Zurich Insurance posted its best first-half operating profit since 2008, while net income attributable to shareholders rose slightly. It also announced a special share buyback.

Operating profit at Zurich Insurance was up 25 percent in the first half of the year to $3.4 billion from $2.7 billion during the comparable year-ago period with growth driven by an underlying improvement across all businesses, even while natural catastrophe and weather-related claims were slightly above expected levels, the company said Thursday. Net income after tax attributable to shareholders was $2.2 billion, up 1 percent over the prior-year period. 

The property and casualty business saw a 32 percent increase in operating profit which rose to $2.1 billion in the first half of this year from $1.6 billion. The reduction was mainly driven by an improvement in underwriting profitability with higher prices feeding into the results.

«The impact of COVID-19 on business operating profit continues to decline,» Zurich said. 

On Target to Exceed Goals

The insurer said it is also on track to exceed the targets of its current three-year plan. It plans to introduce the next such plan in November.

Group Chief Executive Officer Mario Greco said «We are on track to beat all our targets for the second successive three-year cycle.
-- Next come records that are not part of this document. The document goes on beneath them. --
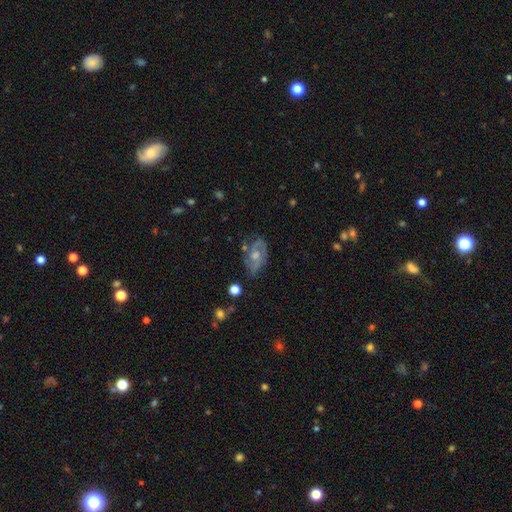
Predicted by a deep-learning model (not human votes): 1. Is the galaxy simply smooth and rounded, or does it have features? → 69% featured or disk, 23% smooth, 8% star or artifact.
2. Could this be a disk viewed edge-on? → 95% no, 5% yes.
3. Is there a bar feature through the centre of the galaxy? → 70% no, 26% weak, 4% strong.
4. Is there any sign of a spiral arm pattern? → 79% yes, 21% no.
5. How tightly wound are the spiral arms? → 45% medium, 34% tight, 21% loose.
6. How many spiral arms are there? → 61% 2, 23% can't tell, 7% 3, 4% 1, 2% 4, 2% more than 4.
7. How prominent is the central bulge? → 63% moderate, 23% small, 8% large, 5% none, 1% dominant.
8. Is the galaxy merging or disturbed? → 64% none, 23% minor disturbance, 10% major disturbance, 3% merger.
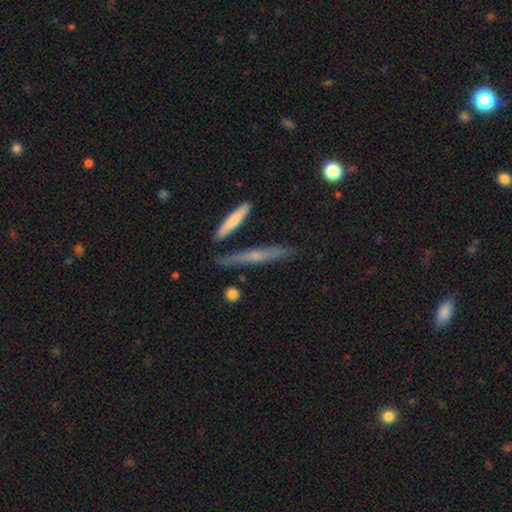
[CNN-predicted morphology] type=featured or disk (51%); edge-on=yes (92%); merging=none (81%).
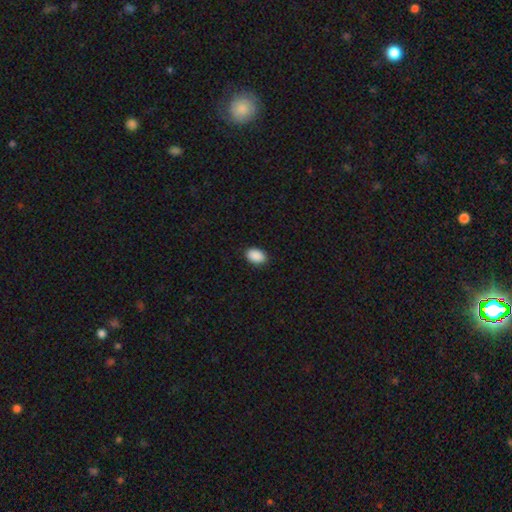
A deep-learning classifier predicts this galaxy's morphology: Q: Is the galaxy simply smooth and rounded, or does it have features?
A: smooth — 91%.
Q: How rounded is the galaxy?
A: in between — 89%.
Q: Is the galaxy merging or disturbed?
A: none — 89%.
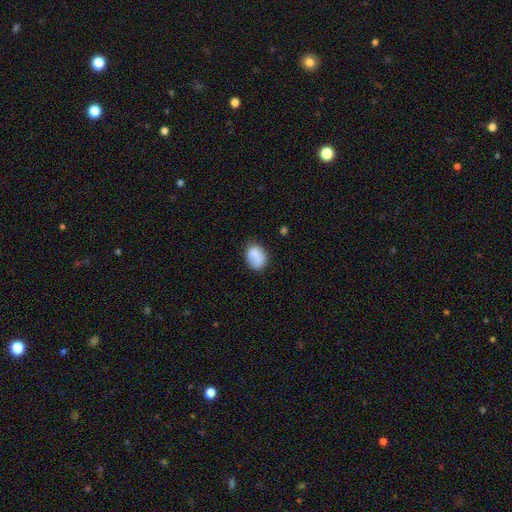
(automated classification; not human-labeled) Q: Smooth or featured?
A: smooth (82%); runner-up: featured or disk (10%)
Q: How rounded?
A: in between (62%); runner-up: round (37%)
Q: Merging?
A: none (67%); runner-up: minor disturbance (21%)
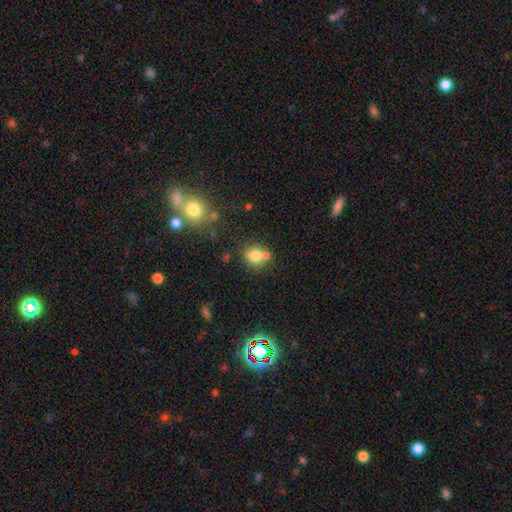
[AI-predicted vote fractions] A smooth galaxy with no disk features (76%) that is round (68%). Merging: none (57%).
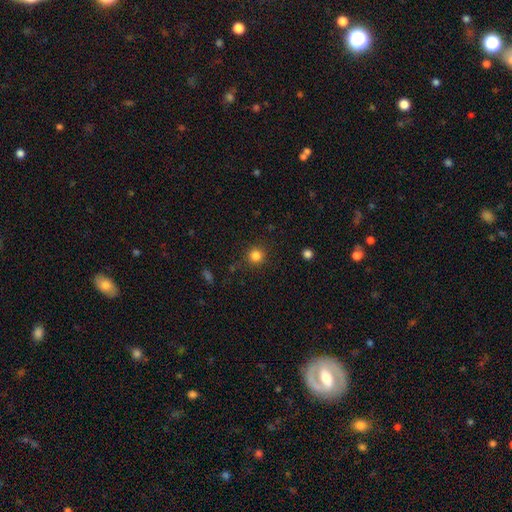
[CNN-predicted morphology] The model was most divided on "smooth or featured": smooth: 83%, star or artifact: 13%, featured or disk: 4%. More confident: how rounded — round (93%); merging — none (87%).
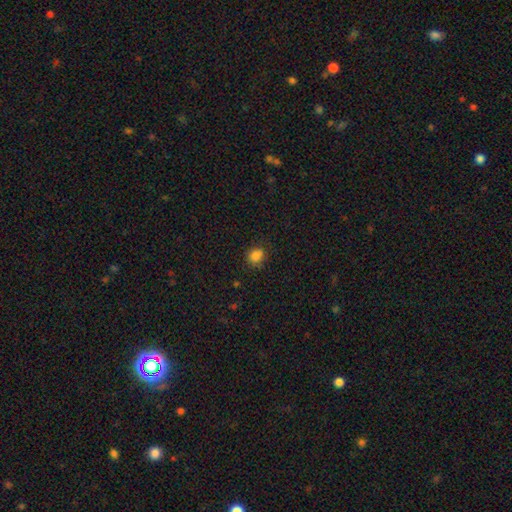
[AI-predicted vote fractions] Smooth or featured? Predicted: smooth (p=0.83). How rounded? Predicted: round (p=0.65). Merging? Predicted: none (p=0.79).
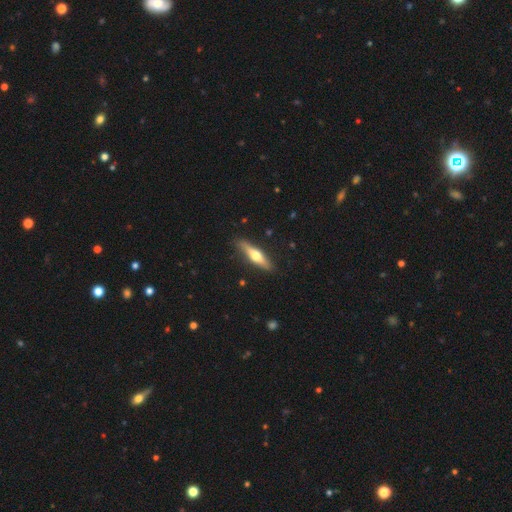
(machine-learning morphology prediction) A featured or disk galaxy (53%) viewed edge-on (93%).

Vote fractions:
- Smooth or featured? featured or disk: 53% / smooth: 42% / star or artifact: 5%
- Edge-on disk? yes: 93% / no: 7%
- Merging? none: 88% / minor disturbance: 9% / major disturbance: 2% / merger: 1%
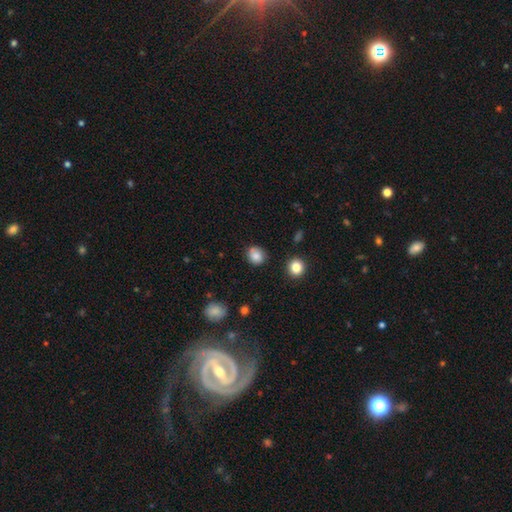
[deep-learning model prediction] The model was most divided on "how rounded": round: 72%, in between: 27%, cigar-shaped: 1%. More confident: smooth or featured — smooth (82%); merging — none (78%).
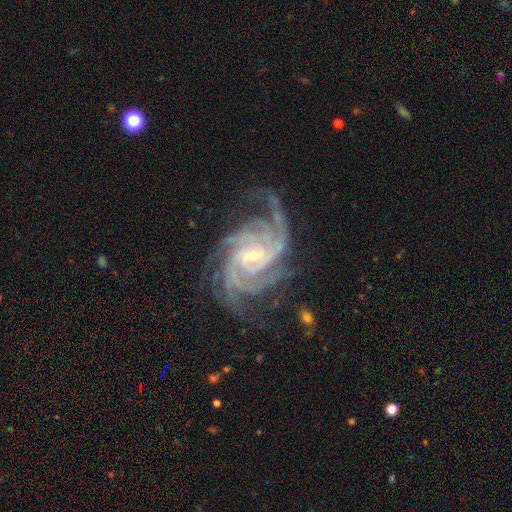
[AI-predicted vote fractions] Smooth or featured? featured or disk (93%)
Edge-on disk? no (98%)
Bar? weak (45%)
Spiral arms? yes (99%)
Spiral winding? tight (63%)
Spiral arm count? 4 (41%)
Bulge size? small (68%)
Merging? none (71%)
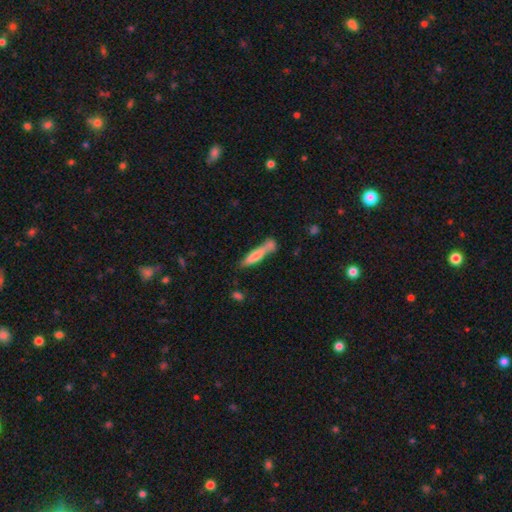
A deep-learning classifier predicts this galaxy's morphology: Smooth or featured: smooth — 67% (featured or disk — 27%)
How rounded: cigar-shaped — 86% (in between — 13%)
Merging: none — 47% (merger — 29%)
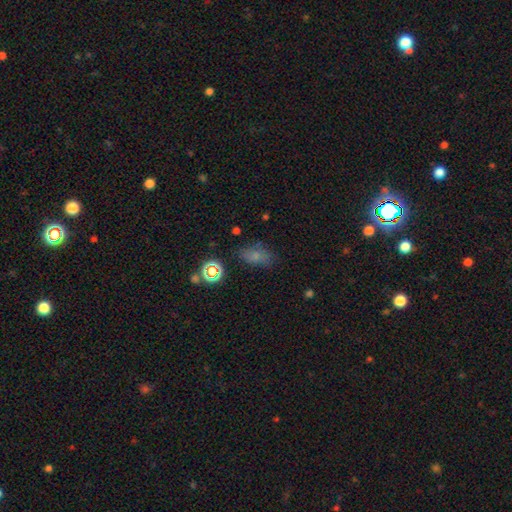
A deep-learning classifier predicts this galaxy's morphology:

This is particularly remarkable because the last three years have brought unprecedented and unexpected challenges.»

Special Buyback

During the first half of the year, Zurich announced agreements to sell two legacy traditional life insurance back books in Italy and Germany.

The Group plans a 1.8 billion Swiss franc share buyback to offset the expected earnings dilution from the agreed sale of the Germany life back book, to commence in the coming months, subject to market conditions and regulatory approvals. The primary goal of the German transaction is to reduce capital volatility. The portfolio is and has been, a reliable contributor to earnings and it is not possible to immediately redeploy capital to offset this effect.